What is the working principle of the disposable integrated filter?

The working principle of the disposable integrated filter is based on physical interception and adsorption. It precisely filters out particles, microorganisms, and other impurities in the air through the built-in high-efficiency filter material, and ultimately outputs clean air. The core logic is to utilize the special structure and performance of the filter material to complete purification during the air circulation process. Specifically, it can be broken down into the following key links:
1. Air introduction and diversion
The air to be filtered enters the static pressure box of the filter (a closed cavity made of materials such as aluminum profiles and galvanized steel plates) through the air inlet.

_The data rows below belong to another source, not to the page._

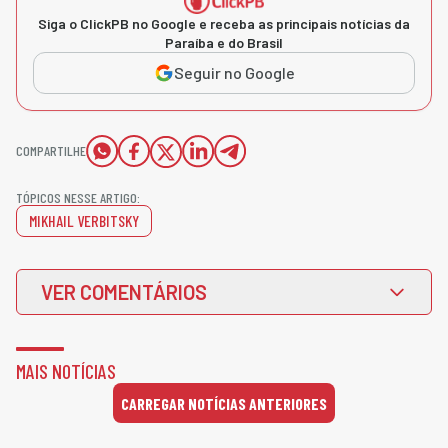
Siga o ClickPB no Google e receba as principais notícias da
Paraíba e do Brasil
Seguir no Google
COMPARTILHE
TÓPICOS NESSE ARTIGO:
MIKHAIL VERBITSKY
VER COMENTÁRIOS
MAIS NOTÍCIAS
CARREGAR NOTÍCIAS ANTERIORES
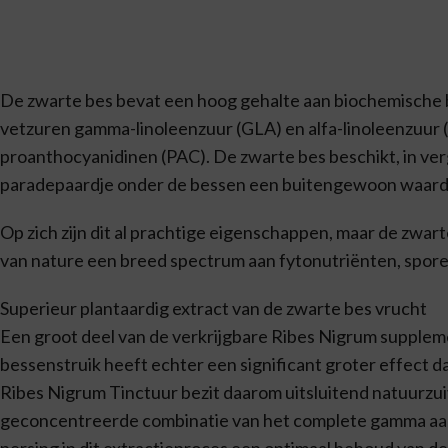
De zwarte bes bevat een hoog gehalte aan biochemische
vetzuren gamma-linoleenzuur (GLA) en alfa-linoleenzuur 
proanthocyanidinen (PAC). De zwarte bes beschikt, in ve
paradepaardje onder de bessen een buitengewoon waardevo
Op zich zijn dit al prachtige eigenschappen, maar de zwa
van nature een breed spectrum aan fytonutriënten, spo
Superieur plantaardig extract van de zwarte bes vrucht
Een groot deel van de verkrijgbare Ribes Nigrum suppleme
bessenstruik heeft echter een significant groter effect d
Ribes Nigrum Tinctuur bezit daarom uitsluitend natuurzu
geconcentreerde combinatie van het complete gamma aan 
persing in dit extractieproces een optimaal behoud van d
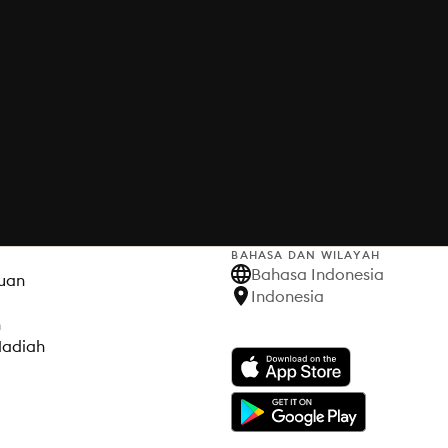
BAHASA DAN WILAYAH
Bahasa Indonesia
uan
Indonesia
h
Hadiah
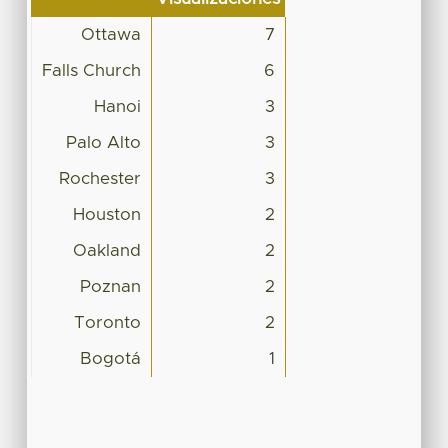
Ottawa
7
Falls Church
6
Hanoi
3
Palo Alto
3
Rochester
3
Houston
2
Oakland
2
Poznan
2
Toronto
2
Bogotá
1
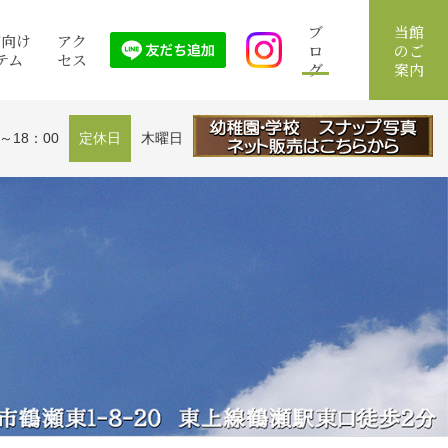
ブ
当館
館向け
アク
ロ
のご
テム
セス
グ
案内
0～18：00
定休日
木曜日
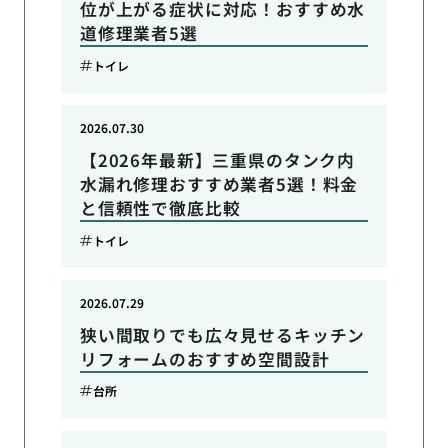
位が上がる症状に対応！おすすめ水
道修理業者5選
トイレ
2026.07.30
【2026年最新】三重県のタンク内
水漏れ修理おすすめ業者5選！料金
と信頼性で徹底比較
トイレ
2026.07.29
狭い間取りでも広々見せるキッチン
リフォームのおすすめ空間設計
台所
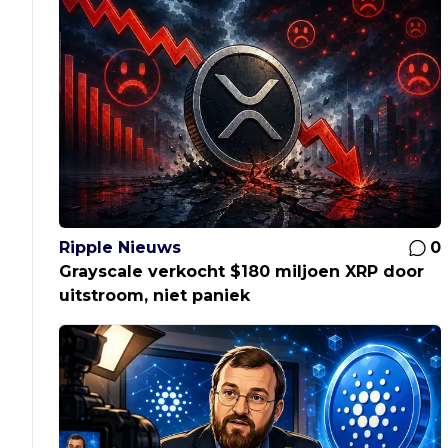
Ripple Nieuws
0
Grayscale verkocht $180 miljoen XRP door
uitstroom, niet paniek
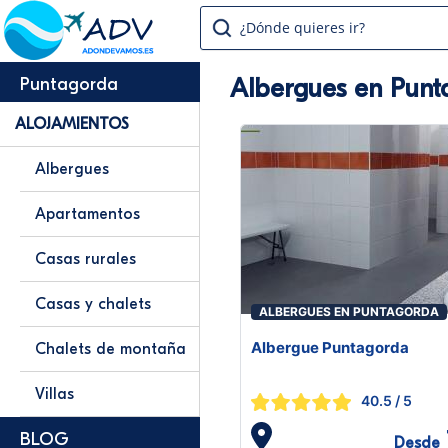
¿Dónde quieres ir?
Albergues en Punt
Puntagorda
ALOJAMIENTOS
Albergues
Apartamentos
Casas rurales
Casas y chalets
ALBERGUES EN PUNTAGORDA
Albergue Puntagorda
Chalets de montaña
Villas
40.5
/ 5
BLOG
Desde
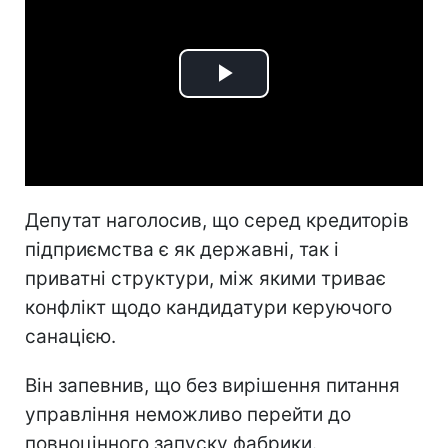
Play
Video
Депутат наголосив, що серед кредиторів
підприємства є як державні, так і
приватні структури, між якими триває
конфлікт щодо кандидатури керуючого
санацією.
Він запевнив, що без вирішення питання
управління неможливо перейти до
повноцінного запуску фабрики.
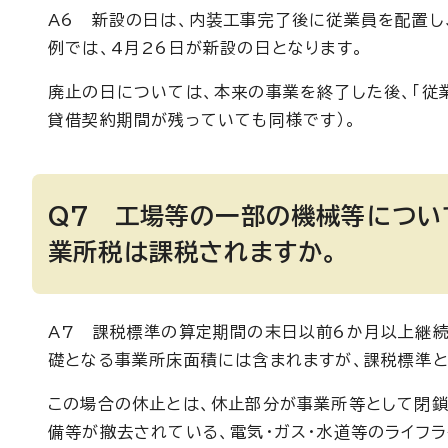
A6 新設の日は、内装工事完了後に従業員を配置し
例では、4月26日が新設の日となります。
廃止の日については、本来の事業を終了した後、「従
貸借契約期間が残っていても同様です）。
Q7 工場等の一部の機械等につい
業所税は課税されますか。
A7 課税標準の算定期間の末日以前6か月以上継
礎となる事業所床面積には含まれますが、課税標準と
この場合の休止とは、休止部分が事業所等として閉
備等が撤去されている、電気・ガス・水道等のライフ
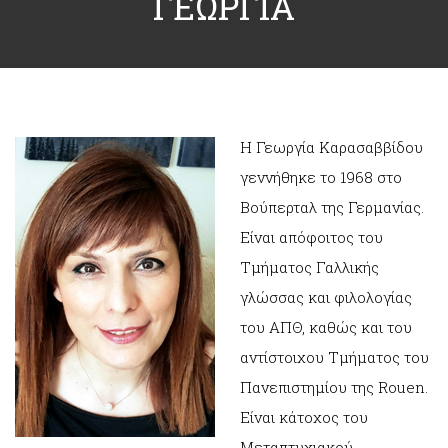
ΓΕΩΡΓΙΑ
Η Γεωργία Καρασαββίδου
γεννήθηκε το 1968 στο
Βούπερταλ της Γερμανίας.
Είναι απόφοιτος του
Τμήματος Γαλλικής
γλώσσας και φιλολογίας
του ΑΠΘ, καθώς και του
αντίστοιχου Τμήματος του
Πανεπιστημίου της Rouen.
Είναι κάτοχος του
Μεταπτυχιακού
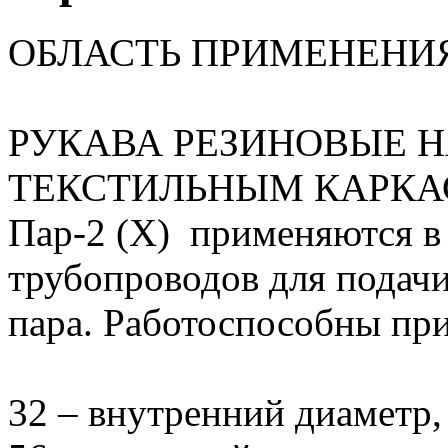
ОБЛАСТЬ ПРИМЕНЕНИ
РУКАВА РЕЗИНОВЫЕ 
ТЕКСТИЛЬНЫМ КАРКАСО
Пар-2 (Х) применяются в 
трубопроводов для подач
пара. Работоспособны при
32 – внутренний диаметр,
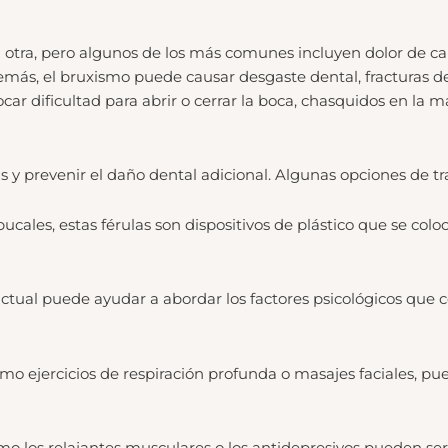
tra, pero algunos de los más comunes incluyen dolor de cabe
demás, el bruxismo puede causar desgaste dental, fracturas d
r dificultad para abrir o cerrar la boca, chasquidos en la ma
as y prevenir el daño dental adicional. Algunas opciones de t
ales, estas férulas son dispositivos de plástico que se colo
uctual puede ayudar a abordar los factores psicológicos que
como ejercicios de respiración profunda o masajes faciales, pu
mo los relajantes musculares o los antidepresivos pueden se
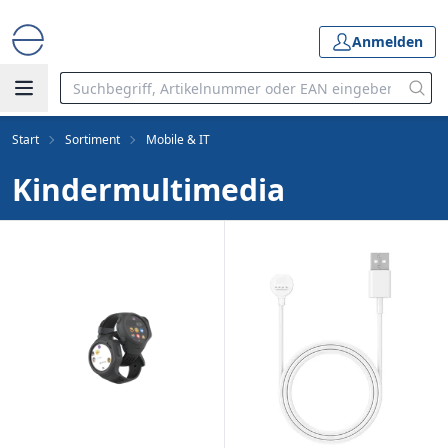
Anmelden
Start
Sortiment
Mobile & IT
Kindermultimedia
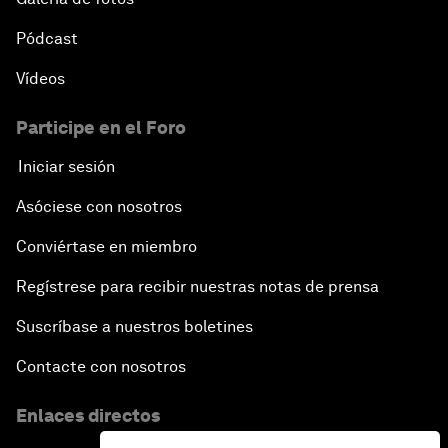
Pódcast
Vídeos
Participe en el Foro
Iniciar sesión
Asóciese con nosotros
Conviértase en miembro
Regístrese para recibir nuestras notas de prensa
Suscríbase a nuestros boletines
Contacte con nosotros
Enlaces directos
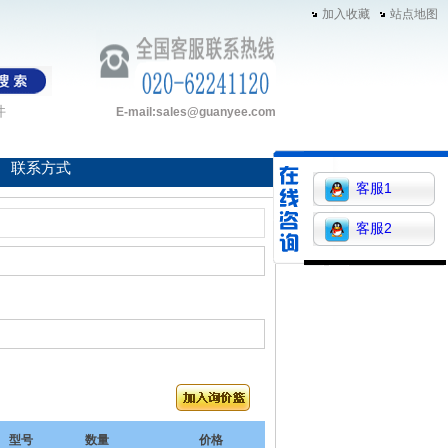
加入收藏
站点地图
件
E-mail:sales@guanyee.com
联系方式
客服1
客服2
型号
数量
价格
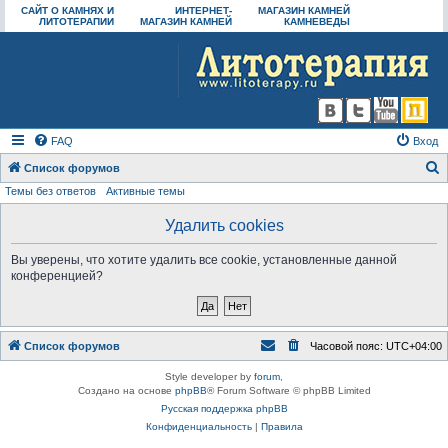
САЙТ О КАМНЯХ И
ИНТЕРНЕТ-
МАГАЗИН КАМНЕЙ
ЛИТОТЕРАПИИ
МАГАЗИН КАМНЕЙ
КАМНЕВЕДЫ
FAQ
Вход
Список форумов
Темы без ответов
Активные темы
о
и
Удалить cookies
с
Вы уверены, что хотите удалить все cookie, установленные данной
к
конференцией?
Список форумов
Часовой пояс:
UTC+04:00
Style developer by
forum
,
Создано на основе
phpBB
® Forum Software © phpBB Limited
Русская поддержка phpBB
Конфиденциальность
|
Правила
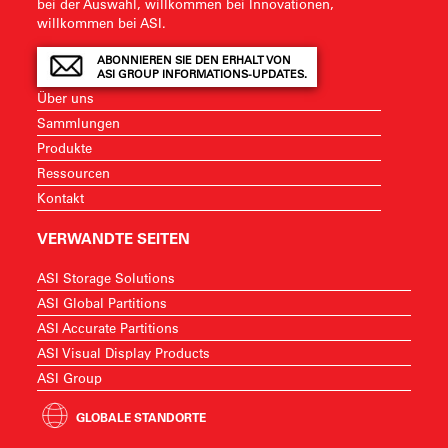
bei der Auswahl, willkommen bei Innovationen,
willkommen bei ASI.
ABONNIEREN SIE DEN ERHALT VON
ASI GROUP INFORMATIONS-UPDATES.
Über uns
Sammlungen
Produkte
Ressourcen
Kontakt
VERWANDTE SEITEN
ASI Storage Solutions
ASI Global Partitions
ASI Accurate Partitions
ASI Visual Display Products
ASI Group
GLOBALE STANDORTE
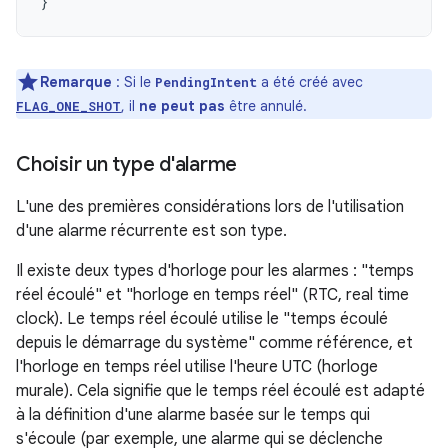
}
Remarque
: Si le
a été créé avec
PendingIntent
, il
ne peut pas
être annulé.
FLAG_ONE_SHOT
Choisir un type d'alarme
L'une des premières considérations lors de l'utilisation
d'une alarme récurrente est son type.
Il existe deux types d'horloge pour les alarmes : "temps
réel écoulé" et "horloge en temps réel" (RTC, real time
clock). Le temps réel écoulé utilise le "temps écoulé
depuis le démarrage du système" comme référence, et
l'horloge en temps réel utilise l'heure UTC (horloge
murale). Cela signifie que le temps réel écoulé est adapté
à la définition d'une alarme basée sur le temps qui
s'écoule (par exemple, une alarme qui se déclenche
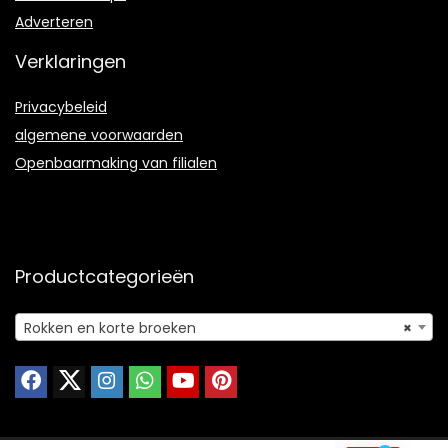
Adverteren
Verklaringen
Privacybeleid
algemene voorwaarden
Openbaarmaking van filialen
Productcategorieën
Rokken en korte broeken
×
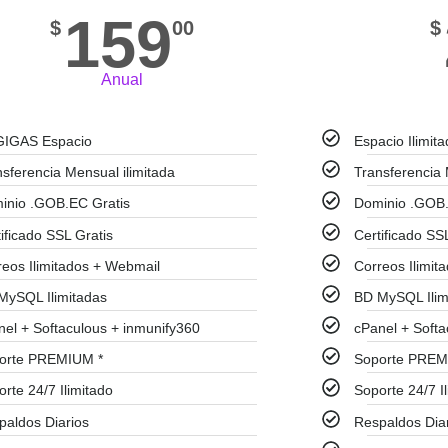
159
$
00
$
Anual
GIGAS Espacio
Espacio Ilimit
nsferencia Mensual ilimitada
Transferencia 
inio .GOB.EC Gratis
Dominio .GOB.
ificado SSL Gratis
Certificado SS
reos Ilimitados + Webmail
Correos Ilimit
MySQL Ilimitadas
BD MySQL Ilim
nel + Softaculous + inmunify360
cPanel + Softa
orte PREMIUM *
Soporte PREM
rte 24/7 Ilimitado
Soporte 24/7 I
paldos Diarios
Respaldos Dia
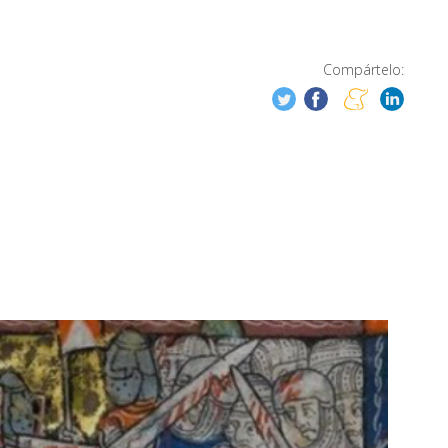
Compártelo:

The function of the static pressure box is to stabilize the airflow, prevent the impact of air turbulence on the filtration efficiency, and at the same time evenly distribute the air to the entire filtration surface of the filter material, ensuring that the filter material is fully utilized and reducing local overload.
2. The core filtration mechanism of filter materials
The built-in high-efficiency/ultra-high-efficiency filter materials (such as ultrafine glass fiber filter paper, PTFE membrane, etc.) are the core of the filtration. The filtration principle mainly includes the following four physical effects, which jointly achieve the capture of particulate matter:
Interception effect: When particles in the air (with diameters larger than the gaps between the filter material fibers) flow through the filter material with the airflow, they are directly blocked by the surface of the fibers and cannot pass through. For instance, larger dust particles (over 1μm) are mainly intercepted in this way.
Inertial collision effect: For particles with larger mass or faster speed (such as dust particles larger than 5μm), due to the inertial effect, they cannot follow the airflow around the filter material fibers and will directly collide and adhere to the surface of the fibers.
Diffusion effect: For extremely small particles (less than 0.1μm), due to the thermal motion (Brownian motion) of air molecules, the particles will randomly diffuse and come into contact with the filter material fibers, and then be adsorbed.
Electrostatic adsorption effect: Some filter materials, after special treatment (such as electret technology), carry static charges themselves and can adsorb charged or polar particles through electrostatic attraction, enhancing the filtration efficiency for tiny particles (0.1-0.3μm).
3. Clean air output
After being processed by the filter material, the particulate matter in the air (including dust, microorganisms, aerosols, etc.) is effectively retained, and the clean air passes through the filter material and enters one side of the air outlet.
The purified air is discharged from the air outlet and enters the target space (such as operating rooms and clean workshops), achieving continuous purification of the ambient air.
4. The logical closed loop of disposable design
As the usage time increases, the particles retained by the filter material gradually increase, and the filtration resistance will rise accordingly (when the resistance exceeds the design threshold, the filtration efficiency will decline).
Due to its integrated disposable design, there is no need to disassemble, clean, or replace individual filter materials. The entire filter can be directly replaced with a new one to ensure a continuous and stable purification effect.
Summary
The core of the disposable integrated filter is to achieve efficient interception of particulate matter in the air through the multiple physical effects of stabilizing the airflow by the static pressure box and high-efficiency filter materials. At the same time, with the disposable design, it simplifies the maintenance process and ensures the continuous output of clean air that meets standards in scenarios with extremely high cleanliness requirements, such as medical care, pharmaceuticals, and electronics.